_ABOUT THIS TASK_
For each line below that holds "acordo", return the line as it stands.

_INFORMATION SHOWN_
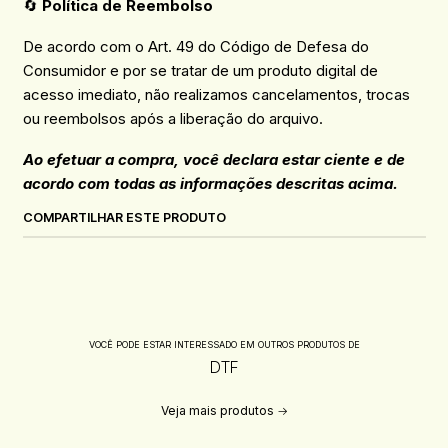
🔄
Política de Reembolso
De acordo com o Art. 49 do Código de Defesa do
Consumidor e por se tratar de um produto digital de
acesso imediato, não realizamos cancelamentos, trocas
ou reembolsos após a liberação do arquivo.
Ao efetuar a compra, você declara estar ciente e de
acordo com todas as informações descritas acima.
COMPARTILHAR ESTE PRODUTO
VOCÊ PODE ESTAR INTERESSADO EM OUTROS PRODUTOS DE
DTF
Veja mais produtos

_ANSWER SPACE_
De acordo com o Art. 49 do Código de Defesa do
acordo com todas as informações descritas acima.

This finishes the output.